10.13.2008

Some economic crisis links (10.13.2008)

Class struggle in TINA's world

From Michael Hudson's latest:

We are now entering the financial End Time. Bailout "Plan A" (buy the junk mortgages) has failed, "Plan B" (buy ersatz stocks in the banks to recapitalize them without wiping out current mismanagers) is fizzling, and the debts still can't be paid. That is the reality Wall Street avoids confronting. "First they ignore you, then they denounce you, and then they say that they knew what you were saying all the time," said Gandhi. The same might be said of today's overhang of debts in excess of the economy's ability to pay. First the policy makers pretend that they can be paid, then they denounce the pessimists as spreading panic, and then they say that of course students have been taught for four thousand years now how the "magic of compound interest" keeps on doubling and redoubling debts faster than the economy can squeeze out an economic surplus to pay.

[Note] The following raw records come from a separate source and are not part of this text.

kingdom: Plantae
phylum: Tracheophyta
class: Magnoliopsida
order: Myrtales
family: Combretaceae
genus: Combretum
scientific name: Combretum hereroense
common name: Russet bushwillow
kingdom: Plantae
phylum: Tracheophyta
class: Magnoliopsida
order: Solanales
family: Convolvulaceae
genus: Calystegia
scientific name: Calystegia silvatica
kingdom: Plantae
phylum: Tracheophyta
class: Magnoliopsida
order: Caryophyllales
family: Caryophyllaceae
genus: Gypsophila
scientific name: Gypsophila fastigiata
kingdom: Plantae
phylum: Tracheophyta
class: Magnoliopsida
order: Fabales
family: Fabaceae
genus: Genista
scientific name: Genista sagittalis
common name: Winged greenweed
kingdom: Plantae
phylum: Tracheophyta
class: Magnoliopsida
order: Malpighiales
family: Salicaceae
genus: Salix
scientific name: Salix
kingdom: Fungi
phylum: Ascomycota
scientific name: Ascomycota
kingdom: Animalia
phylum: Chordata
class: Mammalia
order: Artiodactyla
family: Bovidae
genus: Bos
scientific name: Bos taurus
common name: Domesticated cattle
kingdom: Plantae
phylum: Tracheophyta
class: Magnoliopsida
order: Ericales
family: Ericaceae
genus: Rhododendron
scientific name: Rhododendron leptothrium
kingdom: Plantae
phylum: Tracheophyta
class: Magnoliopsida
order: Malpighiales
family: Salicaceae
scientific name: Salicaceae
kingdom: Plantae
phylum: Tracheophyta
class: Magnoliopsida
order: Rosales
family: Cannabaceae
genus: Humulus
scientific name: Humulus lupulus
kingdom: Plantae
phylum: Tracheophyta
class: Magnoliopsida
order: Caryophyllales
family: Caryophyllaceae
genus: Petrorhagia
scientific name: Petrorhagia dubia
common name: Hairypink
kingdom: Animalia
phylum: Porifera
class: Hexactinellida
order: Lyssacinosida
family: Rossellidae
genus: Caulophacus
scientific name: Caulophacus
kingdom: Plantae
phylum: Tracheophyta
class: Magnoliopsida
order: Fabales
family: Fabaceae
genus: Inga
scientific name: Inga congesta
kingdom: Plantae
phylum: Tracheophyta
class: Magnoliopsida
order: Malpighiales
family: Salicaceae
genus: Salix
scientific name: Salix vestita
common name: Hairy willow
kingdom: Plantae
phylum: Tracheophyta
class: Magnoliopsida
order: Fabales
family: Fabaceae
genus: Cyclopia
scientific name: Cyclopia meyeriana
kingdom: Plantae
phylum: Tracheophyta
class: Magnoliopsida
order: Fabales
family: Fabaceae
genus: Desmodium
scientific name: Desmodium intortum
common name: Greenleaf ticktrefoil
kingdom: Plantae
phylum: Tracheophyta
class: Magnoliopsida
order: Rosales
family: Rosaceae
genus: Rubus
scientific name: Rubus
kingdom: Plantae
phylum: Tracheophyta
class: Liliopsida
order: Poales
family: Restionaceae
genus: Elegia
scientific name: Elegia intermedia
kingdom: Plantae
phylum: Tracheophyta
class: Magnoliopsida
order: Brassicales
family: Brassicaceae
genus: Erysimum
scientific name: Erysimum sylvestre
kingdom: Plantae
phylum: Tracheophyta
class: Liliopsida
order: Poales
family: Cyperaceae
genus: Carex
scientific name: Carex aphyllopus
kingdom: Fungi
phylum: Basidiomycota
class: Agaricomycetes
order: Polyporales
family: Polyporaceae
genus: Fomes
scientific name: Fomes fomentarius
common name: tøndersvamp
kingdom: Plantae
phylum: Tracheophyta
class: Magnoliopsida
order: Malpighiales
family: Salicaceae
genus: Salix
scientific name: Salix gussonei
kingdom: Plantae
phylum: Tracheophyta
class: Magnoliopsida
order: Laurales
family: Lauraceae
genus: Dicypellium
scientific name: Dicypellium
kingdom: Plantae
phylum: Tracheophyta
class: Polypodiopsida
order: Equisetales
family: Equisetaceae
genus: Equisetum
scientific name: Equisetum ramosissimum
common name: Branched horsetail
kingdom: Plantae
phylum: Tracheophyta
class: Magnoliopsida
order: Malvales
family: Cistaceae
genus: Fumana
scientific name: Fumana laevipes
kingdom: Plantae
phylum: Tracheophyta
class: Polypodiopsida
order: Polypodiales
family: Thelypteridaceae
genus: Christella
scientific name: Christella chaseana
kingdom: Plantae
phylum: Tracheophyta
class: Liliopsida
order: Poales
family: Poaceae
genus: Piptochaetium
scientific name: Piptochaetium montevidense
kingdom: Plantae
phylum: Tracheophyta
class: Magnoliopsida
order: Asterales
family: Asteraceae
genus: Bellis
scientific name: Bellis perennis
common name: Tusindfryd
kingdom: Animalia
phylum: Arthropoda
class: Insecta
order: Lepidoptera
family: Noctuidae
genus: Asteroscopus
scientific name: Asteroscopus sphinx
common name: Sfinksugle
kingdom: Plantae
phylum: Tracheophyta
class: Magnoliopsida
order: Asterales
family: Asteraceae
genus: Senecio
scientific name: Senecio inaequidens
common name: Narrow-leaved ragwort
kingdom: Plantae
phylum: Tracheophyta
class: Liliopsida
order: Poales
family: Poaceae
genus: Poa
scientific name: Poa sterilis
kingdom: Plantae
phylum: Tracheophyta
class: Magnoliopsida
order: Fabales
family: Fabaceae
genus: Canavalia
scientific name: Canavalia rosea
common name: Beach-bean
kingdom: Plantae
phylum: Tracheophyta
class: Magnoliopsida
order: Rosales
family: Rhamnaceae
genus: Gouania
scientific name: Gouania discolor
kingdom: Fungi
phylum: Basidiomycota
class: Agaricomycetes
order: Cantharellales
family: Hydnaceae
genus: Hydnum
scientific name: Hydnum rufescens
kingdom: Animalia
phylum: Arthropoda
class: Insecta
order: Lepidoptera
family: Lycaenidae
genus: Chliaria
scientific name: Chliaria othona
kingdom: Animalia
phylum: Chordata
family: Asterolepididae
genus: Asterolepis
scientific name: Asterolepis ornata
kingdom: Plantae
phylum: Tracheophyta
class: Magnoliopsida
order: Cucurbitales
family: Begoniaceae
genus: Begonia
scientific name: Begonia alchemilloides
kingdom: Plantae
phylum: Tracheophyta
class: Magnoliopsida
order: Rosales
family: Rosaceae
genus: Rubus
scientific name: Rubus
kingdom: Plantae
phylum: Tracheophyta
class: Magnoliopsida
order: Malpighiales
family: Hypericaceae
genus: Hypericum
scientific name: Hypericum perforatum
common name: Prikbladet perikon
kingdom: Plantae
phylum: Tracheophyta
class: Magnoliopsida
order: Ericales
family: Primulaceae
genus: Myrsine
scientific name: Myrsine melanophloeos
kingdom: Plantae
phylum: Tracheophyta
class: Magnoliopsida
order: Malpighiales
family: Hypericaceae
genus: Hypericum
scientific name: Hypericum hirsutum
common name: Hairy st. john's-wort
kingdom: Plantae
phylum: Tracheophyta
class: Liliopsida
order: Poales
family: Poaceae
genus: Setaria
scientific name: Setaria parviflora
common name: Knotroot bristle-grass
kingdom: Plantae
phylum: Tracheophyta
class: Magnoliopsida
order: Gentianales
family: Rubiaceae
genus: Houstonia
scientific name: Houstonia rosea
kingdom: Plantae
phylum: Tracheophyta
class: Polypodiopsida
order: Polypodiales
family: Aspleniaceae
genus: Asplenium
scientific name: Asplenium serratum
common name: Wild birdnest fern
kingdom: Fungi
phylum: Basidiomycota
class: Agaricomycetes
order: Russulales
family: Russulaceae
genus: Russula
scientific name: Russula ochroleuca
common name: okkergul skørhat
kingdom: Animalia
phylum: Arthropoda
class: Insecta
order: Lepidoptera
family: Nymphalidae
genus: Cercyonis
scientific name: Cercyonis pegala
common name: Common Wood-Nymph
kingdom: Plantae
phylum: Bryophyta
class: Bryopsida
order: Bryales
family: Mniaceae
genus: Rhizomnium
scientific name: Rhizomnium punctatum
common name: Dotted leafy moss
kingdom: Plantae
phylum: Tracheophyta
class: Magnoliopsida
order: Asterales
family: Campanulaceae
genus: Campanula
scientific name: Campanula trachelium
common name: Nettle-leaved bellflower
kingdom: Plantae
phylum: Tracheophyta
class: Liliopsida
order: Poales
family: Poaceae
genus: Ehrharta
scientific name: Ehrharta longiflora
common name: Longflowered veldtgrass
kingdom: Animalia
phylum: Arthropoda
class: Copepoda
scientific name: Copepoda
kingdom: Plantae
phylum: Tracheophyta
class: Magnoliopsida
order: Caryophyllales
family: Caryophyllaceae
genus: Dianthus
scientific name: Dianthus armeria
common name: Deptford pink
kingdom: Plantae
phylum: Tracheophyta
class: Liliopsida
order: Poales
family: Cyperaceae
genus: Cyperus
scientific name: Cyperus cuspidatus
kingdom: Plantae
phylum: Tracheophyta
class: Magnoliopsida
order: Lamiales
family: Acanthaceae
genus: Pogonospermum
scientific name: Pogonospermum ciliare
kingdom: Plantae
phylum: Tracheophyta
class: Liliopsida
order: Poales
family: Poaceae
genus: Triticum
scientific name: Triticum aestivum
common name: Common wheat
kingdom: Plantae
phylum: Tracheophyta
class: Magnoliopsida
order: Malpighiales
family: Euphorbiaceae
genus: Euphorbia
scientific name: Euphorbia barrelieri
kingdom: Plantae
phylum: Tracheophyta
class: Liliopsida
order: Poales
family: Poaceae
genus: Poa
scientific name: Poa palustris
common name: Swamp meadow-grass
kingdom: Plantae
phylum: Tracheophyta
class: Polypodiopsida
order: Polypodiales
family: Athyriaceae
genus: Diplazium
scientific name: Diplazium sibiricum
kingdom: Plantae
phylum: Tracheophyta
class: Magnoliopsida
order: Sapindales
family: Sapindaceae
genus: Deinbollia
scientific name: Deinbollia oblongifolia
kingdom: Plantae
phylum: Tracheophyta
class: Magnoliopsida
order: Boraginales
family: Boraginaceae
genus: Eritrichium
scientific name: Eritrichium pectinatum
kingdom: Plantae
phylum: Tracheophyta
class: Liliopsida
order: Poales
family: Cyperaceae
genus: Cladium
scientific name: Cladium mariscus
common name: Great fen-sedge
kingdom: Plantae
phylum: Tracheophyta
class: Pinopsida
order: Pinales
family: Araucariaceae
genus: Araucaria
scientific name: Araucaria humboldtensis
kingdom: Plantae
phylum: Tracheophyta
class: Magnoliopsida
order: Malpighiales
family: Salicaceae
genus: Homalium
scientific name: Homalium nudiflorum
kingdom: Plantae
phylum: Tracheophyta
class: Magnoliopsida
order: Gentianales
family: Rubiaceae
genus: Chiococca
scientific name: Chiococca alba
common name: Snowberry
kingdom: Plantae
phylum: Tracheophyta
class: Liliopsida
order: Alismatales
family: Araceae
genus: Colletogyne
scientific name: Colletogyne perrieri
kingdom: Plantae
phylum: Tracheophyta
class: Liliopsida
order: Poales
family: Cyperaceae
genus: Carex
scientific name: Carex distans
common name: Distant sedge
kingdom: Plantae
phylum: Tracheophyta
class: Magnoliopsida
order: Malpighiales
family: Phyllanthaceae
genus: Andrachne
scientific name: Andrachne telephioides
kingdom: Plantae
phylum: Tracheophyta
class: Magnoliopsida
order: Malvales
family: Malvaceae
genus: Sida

What has ended is the idea that "the magic of compound interest" can make economies rich without having to work and without industry. I hope we have seen the end of derivatives formulae seeking to make money by playing in a zero-sum game. A debt overhang always ends either in foreclosure of the debtor's property, or in a debt annulment to preserve the economy's overall freedom and equity.

This means that the postmodern economy as we know it must end — either in financial polarization and debt peonage to a new oligarchic elite, or in a debt cancellation, a Jubilee Year to rescue society. But when the government says that it is reviewing "all" the options, this reality is not one of them [emphasis added].

After pointing to the vast amount of money national governments were willing to give to their banks, indeed, to give away with few or even no obligations, Chris Floyd then notes:

But putting aside for a moment the actual intent, details and results of the global bailout offers, it is their very extent that shocks, and shows — in a stark, harsh, all-revealing light — the brutal disdain with which the national governments of the world's "leading democracies" have treated their own citizens for decades.

To be sure, the common folk everywhere were told that the "free lunch era" had concluded, and that every man and woman must now work hard for their bread or perish. The market's discipline would teach them the ways of the new reality.

Floyd continues:

This is one of the main facts that ordinary citizens around the world should take away from this crisis: the money to maintain, secure and improve the lives of their families and communities was always there — but their governments, and their political parties, made a deliberate, unforced choice not to use it for the common good. Instead, they subjugated the well-being of the world to the dictates of an extremist cult. A cult of greed and privilege, that preached iron discipline to the poor and the middle-class, but released the rich and powerful from all restrictions, and all responsibility for their actions.

Power without responsibility and profits without production, liberty without citizenship and human beings without humanity — these were the goals the market fundamentalists sought and often achieved in practice.

In any case, the stock markets approved of the crisis management measures taken over the weekend by the G-7 countries (see also this, this, this), according to the New York Times and the Wall Street Journal (this). Yet:

The ultimate judgment on this weekend's developments, however, may have to wait until Tuesday, when credit markets re-open after the Columbus Day holiday. Problems in the flow of credit are at the root of the current crisis; if these markets remained locked on Tuesday, stocks could once again fall.